Who can help me? I can send any other information from these system

3 
- type: log

  # Change to true to enable this input configuration.
  enabled: true // I think you need to change enabled option to true.
4

Thanks for the answer. But it did not help, the same problem. Any suggestions?

5

Hi @Vladimir_Martyshin

Any error logs in Logstash? Everything I can see here looks good.

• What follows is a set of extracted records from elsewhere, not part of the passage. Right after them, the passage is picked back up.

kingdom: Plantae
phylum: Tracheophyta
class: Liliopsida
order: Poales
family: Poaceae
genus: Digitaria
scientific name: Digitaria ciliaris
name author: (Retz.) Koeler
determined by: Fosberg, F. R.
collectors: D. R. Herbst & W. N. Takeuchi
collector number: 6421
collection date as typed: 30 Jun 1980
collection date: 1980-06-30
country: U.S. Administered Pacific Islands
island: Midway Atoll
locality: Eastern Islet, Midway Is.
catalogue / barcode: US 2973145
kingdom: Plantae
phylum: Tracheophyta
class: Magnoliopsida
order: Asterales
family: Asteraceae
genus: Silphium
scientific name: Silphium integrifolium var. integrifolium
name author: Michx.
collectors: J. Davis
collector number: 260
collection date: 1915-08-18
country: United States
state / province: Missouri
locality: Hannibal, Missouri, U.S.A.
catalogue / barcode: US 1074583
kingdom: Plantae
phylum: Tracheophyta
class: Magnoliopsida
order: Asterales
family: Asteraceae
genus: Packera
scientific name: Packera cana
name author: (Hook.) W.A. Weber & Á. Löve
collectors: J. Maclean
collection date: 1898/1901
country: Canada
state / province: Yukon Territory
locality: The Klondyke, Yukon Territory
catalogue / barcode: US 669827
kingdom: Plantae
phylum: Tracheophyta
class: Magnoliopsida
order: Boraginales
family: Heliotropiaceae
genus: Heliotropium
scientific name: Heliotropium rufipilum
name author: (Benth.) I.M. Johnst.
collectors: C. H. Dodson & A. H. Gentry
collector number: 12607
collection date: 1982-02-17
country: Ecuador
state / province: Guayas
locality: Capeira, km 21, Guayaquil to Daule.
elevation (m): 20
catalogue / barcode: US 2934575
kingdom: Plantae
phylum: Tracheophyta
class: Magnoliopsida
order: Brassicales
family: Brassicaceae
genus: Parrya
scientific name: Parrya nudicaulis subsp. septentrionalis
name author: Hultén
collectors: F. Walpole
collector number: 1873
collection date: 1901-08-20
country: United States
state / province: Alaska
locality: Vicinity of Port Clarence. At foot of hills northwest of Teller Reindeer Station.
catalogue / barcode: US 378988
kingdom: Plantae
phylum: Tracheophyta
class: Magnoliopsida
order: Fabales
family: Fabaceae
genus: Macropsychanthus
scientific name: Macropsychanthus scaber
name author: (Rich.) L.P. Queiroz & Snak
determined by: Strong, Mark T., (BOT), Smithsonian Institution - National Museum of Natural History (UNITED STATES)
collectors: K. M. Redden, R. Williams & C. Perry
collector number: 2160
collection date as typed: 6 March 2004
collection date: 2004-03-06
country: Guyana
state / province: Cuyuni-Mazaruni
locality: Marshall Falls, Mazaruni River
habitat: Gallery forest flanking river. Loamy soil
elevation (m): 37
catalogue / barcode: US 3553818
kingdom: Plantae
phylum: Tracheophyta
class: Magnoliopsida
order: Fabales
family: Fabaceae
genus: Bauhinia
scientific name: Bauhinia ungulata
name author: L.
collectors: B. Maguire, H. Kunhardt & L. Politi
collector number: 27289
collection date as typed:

Do you have other logs going through the same Logstash input that work as expected?

6

Hi @Vladimir_Martyshin
is it the first time that you are trying to send the data??if you have already sent the data you have to remove some registry file in filebeat server

7

This topic was automatically closed 28 days after the last reply. New replies are no longer allowed.